On December 28, 2021, Akinjo scored a career-high 27 points and had nine assists in a 104–68 win against Northwestern State. He missed a game against West Virginia on January 18, 2022, due to an injured tailbone. Akinjo was named to the First Team All-Big 12.

==Professional career==
===Westchester Knicks (2022–2023)===
After going undrafted in the 2022 NBA draft, Akinjo was signed by the Atlanta Hawks for the 2022 NBA Summer League. On October 14, 2022, Akinjo signed with the New York Knicks, but was waived the next day. On October 23, he joined the Westchester Knicks training camp roster.

===Stockton Kings (2023–2024)===
On September 14, 2023, Akinjo's rights were traded to the Stockton Kings and on September 29, he signed with the Sacramento Kings. However, he was waived the same day. On November 9, he was named to the opening night roster for Stockton Kings.

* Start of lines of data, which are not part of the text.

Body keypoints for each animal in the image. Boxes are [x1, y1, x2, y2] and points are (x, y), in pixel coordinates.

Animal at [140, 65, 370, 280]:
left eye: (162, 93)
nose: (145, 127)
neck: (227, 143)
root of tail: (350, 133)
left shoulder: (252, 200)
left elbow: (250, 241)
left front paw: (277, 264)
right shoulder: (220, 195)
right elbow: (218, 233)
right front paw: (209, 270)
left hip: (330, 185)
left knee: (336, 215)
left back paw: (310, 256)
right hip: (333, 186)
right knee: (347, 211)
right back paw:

===Wisconsin Herd (2024–2025)===
On February 6, 2024, Akinjo was traded to the Wisconsin Herd. On August 27, 2024, Akinjo signed with the Milwaukee Bucks, but was waived on October 21. On October 28, he re-joined the Herd.

On August 26, 2025, Akinjo was traded to the Grand Rapids Gold in exchange for the returning player rights to Will Richardson and a 2026 first-round pick.

On October 14, 2025, Akinjo was signed by the Denver Nuggets to an Exhibit 10 contract. On October 16, he was waived.

On July 21, 2026, Akinjo signed with MoraBanc Andorra of the Liga ACB.

==Career statistics==

===College===

| Year | Team | GP | GS | MPG | FG% | 3P% | FT% | RPG | APG | SPG | BPG | PPG |
|---|---|---|---|---|---|---|---|---|---|---|---|---|
| 2018–19 | Georgetown | 33 | 32 | 31.6 | .365 | .391 | .812 | 2.9 | 5.2 | 1.1 | .0 | 13.4 |
| 2019–20 | Georgetown | 7 | 7 | 30.7 | .337 | .242 | .813 | 3.0 | 4.4 | 2.0 | .0 | 13.4 |
| 2020–21 | Arizona | 26 | 26 | 34.9 | .379 | .408 | .819 | 2.3 | 5.4 | 1.4 | .0 | 15.6 |
| 2021–22 | Baylor | 32 | 32 | 33.1 | .383 | .295 | .835 | 2.8 | 5.8 | 2.0 | .0 | 13.5 |
| Career |  | 98 | 97 | 32.9 | .373 | .354 | .820 | 2.7 | 5.4 | 1.6 | .0 | 14.0 |

==Personal life==
Akinjo's father played basketball for McClymonds High School in Oakland, California in the late 1990s.